## Your task
Starting at the line below that contains "overed in steam." and ending at the line that contains "nds meet up for board", retype each line exactly as it stands, but omit the pictures.

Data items
□ □ □

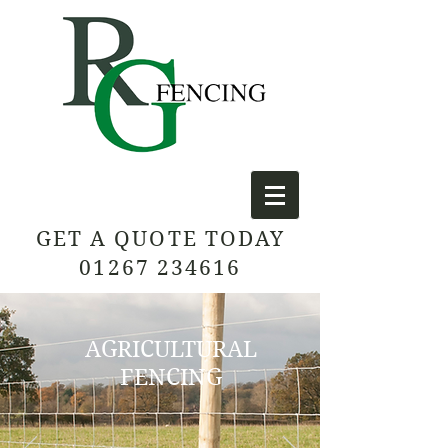
GET A QUOTE TODAY
01267 234616
AGRICULTURAL
FENCING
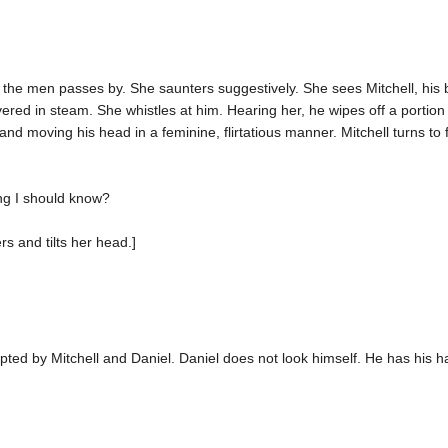
he men passes by. She saunters suggestively. She sees Mitchell, his ba
overed in steam. She whistles at him. Hearing her, he wipes off a portio
g and moving his head in a feminine, flirtatious manner. Mitchell turns to 
ng I should know?
rs and tilts her head.]
rupted by Mitchell and Daniel. Daniel does not look himself. He has his ha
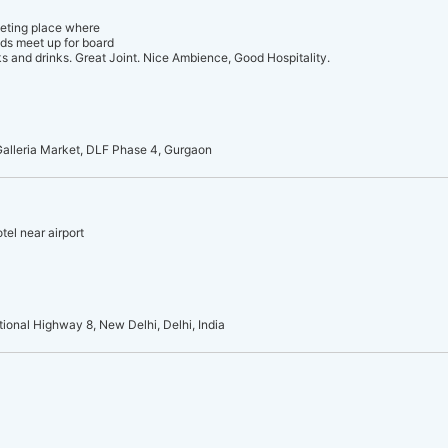
eeting place where
nds meet up for board
 and drinks. Great Joint. Nice Ambience, Good Hospitality.
 Galleria Market, DLF Phase 4, Gurgaon
tel near airport
tional Highway 8, New Delhi, Delhi, India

□ □ □

## Answer below
overed in steam. She whistles at him. Hearing her, he wipes off a portio
g and moving his head in a feminine, flirtatious manner. Mitchell turns to 
ng I should know?
rs and tilts her head.]
rupted by Mitchell and Daniel. Daniel does not look himself. He has his ha
eeting place where
nds meet up for board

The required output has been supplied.